The film hops between locations on the most spurious of narrative links – places visited include betting shops, a gym, a dance hall, a number of restaurants and clubs, a sex worker's flat, and a casino populated by gangsters – and in a manner that should bring a smile to the lips of anyone familiar with the aforementioned John Cleese parody. Elsewhere, though, there is real wit on display, with a health club warmly introduced as a place where "women are subjected to machines and operations that would have delighted the Marquis De Sade," while the illegality of a sex worker's soliciting is given an amusingly innocent air with the suggestion that she's spotted and old friend and is simply waving hello.
Revealing it may be, but a straight documentary it certainly is not, with the number of scenes clearly staged for the camera creating an air of artificiality that's actually rather quaint, from the German tourist who makes use of the services offered by a local sex worker to the nudie film-making beatniks and the lonely patrons of the unlicensed clubs that so annoy our humble narrator. Other elements appear to be for real, including a number of stage performances and the fast-talking comic who opens the film, and in this respect London in the Raw functions as a useful record of the varied club and pub entertainment of the day. Whether you actually enjoy it will depend on your musical tastes and your tolerance of the likes of "Tommy Pudding, King of the Cockneys."

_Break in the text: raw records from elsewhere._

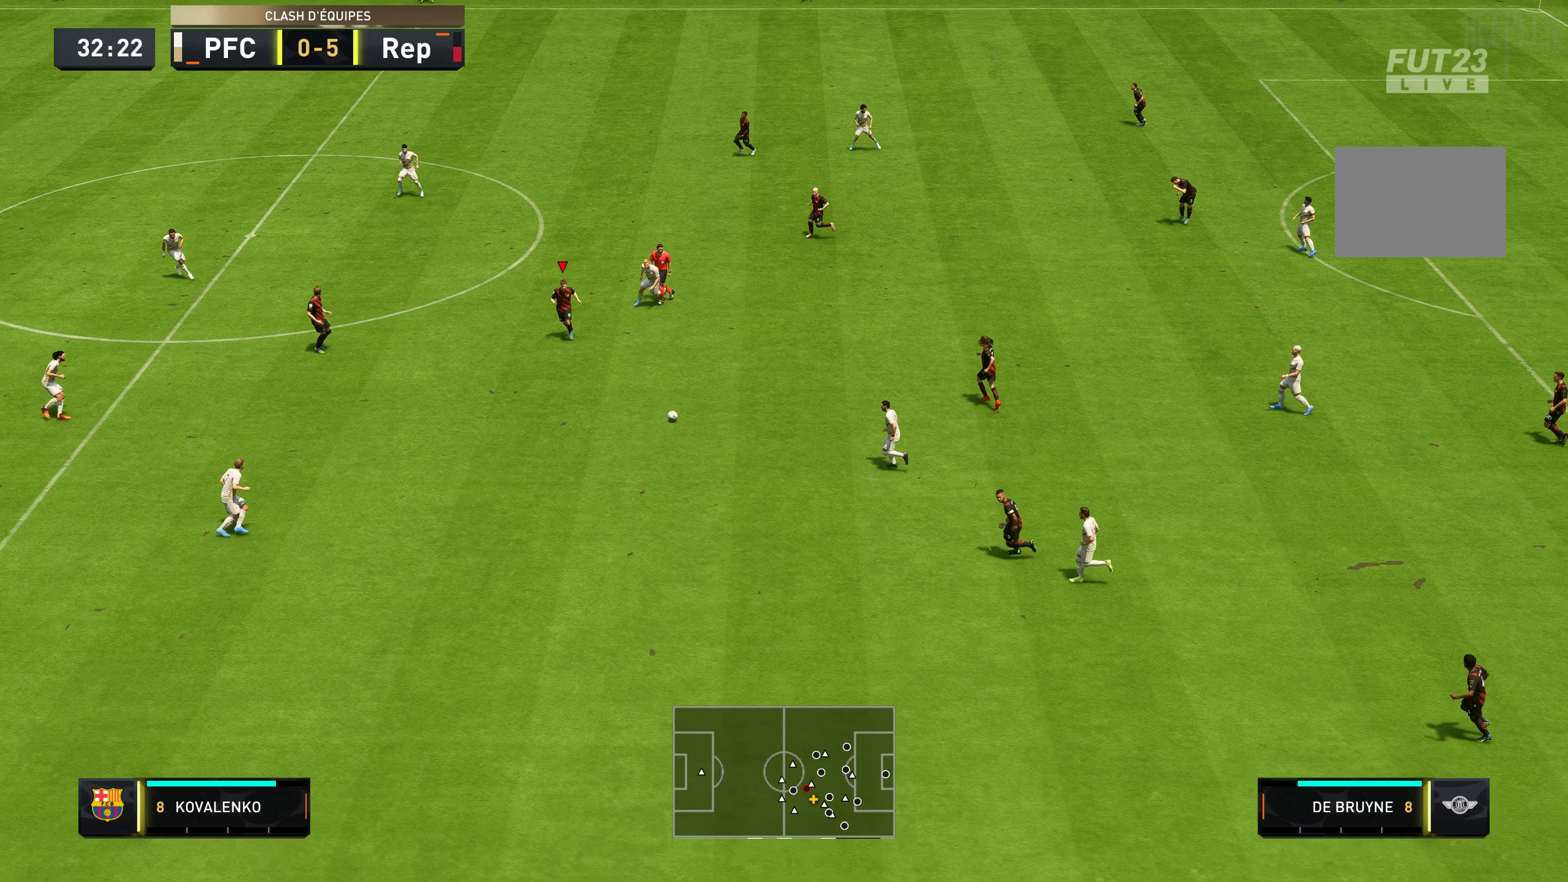
{"buttons": [], "left_stick": "up-left", "right_stick": "center", "events": [[150, "R2", "up"]]}
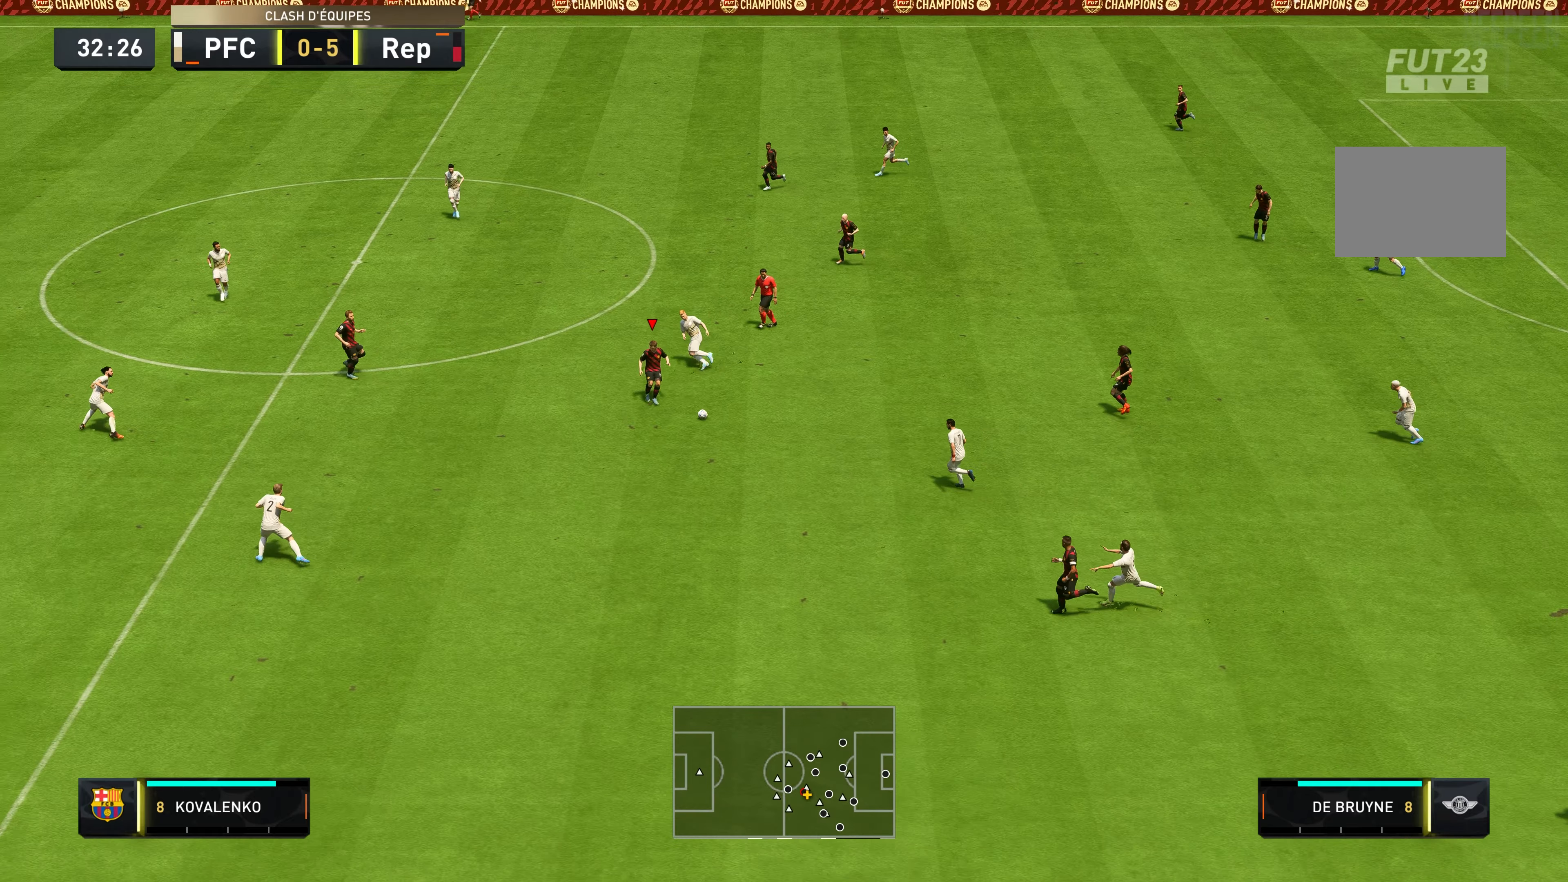
{"buttons": [], "left_stick": "up-right", "right_stick": "center", "events": [[166, "left_stick", "up-right"]]}
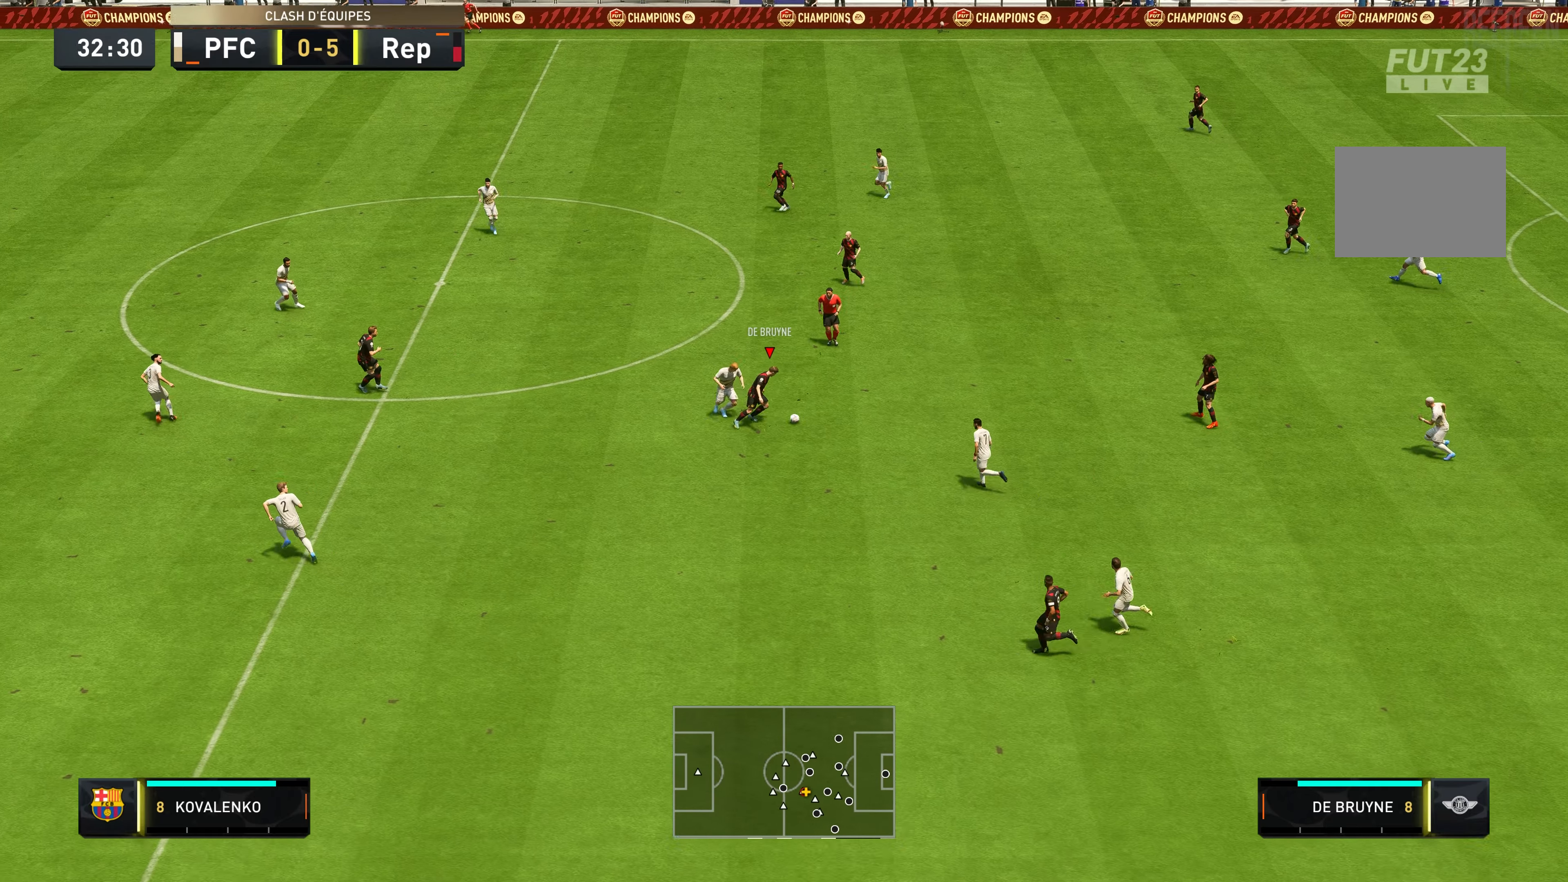
{"buttons": ["R2"], "left_stick": "up-left", "right_stick": "center", "events": [[66, "Y", "down"], [166, "left_stick", "up"], [266, "left_stick", "up-left"], [300, "Y", "up"], [333, "R2", "down"]]}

Being a little too young to have really been aware of London in the Raw on its original and, I would imagine from the included nudity, club-based release, the BFI's restoration and DVD release of the film represents something of an eye-opener, though I am old enough to experience the odd whiff of nostalgia for some of the aspects of the city that are showcased here and that have since disappeared. Breezily paced and varied in its coverage, it's very much a film of its time, its unintentional humour and occasionally archaic opinions now the victim of changing attitudes, particularly regarding gender. But as social history it's a worthwhile and intriguing record of a London that's likely to feel as alien to a younger modern audience as Tokyo or Istanbul.
I've not seen the simultaneous Blu-ray release of the film as yet, but I genuinely wonder how much better it's going to look than this DVD. The picture quality here is genuinely stunning, a superb transfer of a lovely restoration whose sharpness, colour and contrast are reference quality. Upscaling it on a PS3 to a 42 inch plasma I was so struck by the image quality that I ejected the disc to make sure I'd been sent the DVD rather than the Blu-ray. Really, it's that good.
UPDATE: Having now seen the Blu-ray edition of the film I'm able to make direct comparisons, and in some ways the high def version is not quite as striking as the DVD, in the main because while the high-def transfer lives up to expectations, the DVD exceeds them. There's no doubt that the detail is even crisper on the Blu-ray, though, particularly visible in the texture of clothing and faces. This is not always a good thing, mind you – the above-mentions heair transplant scene is even more horrible when you can watch it in such stomach-churning sharpness. The film grain is also more clearly defined on the Blu-ray disc. All of the elements that made the DVD such a visual treat also go for the transfer here, as you'd expect.
The mono soundtrack is clear enough, although the voice-over displays some slight distortion. Given the care taken with the restoration, I'm guessing this is how it always sounded. The soundtrack on the Blu-ray disc is identical.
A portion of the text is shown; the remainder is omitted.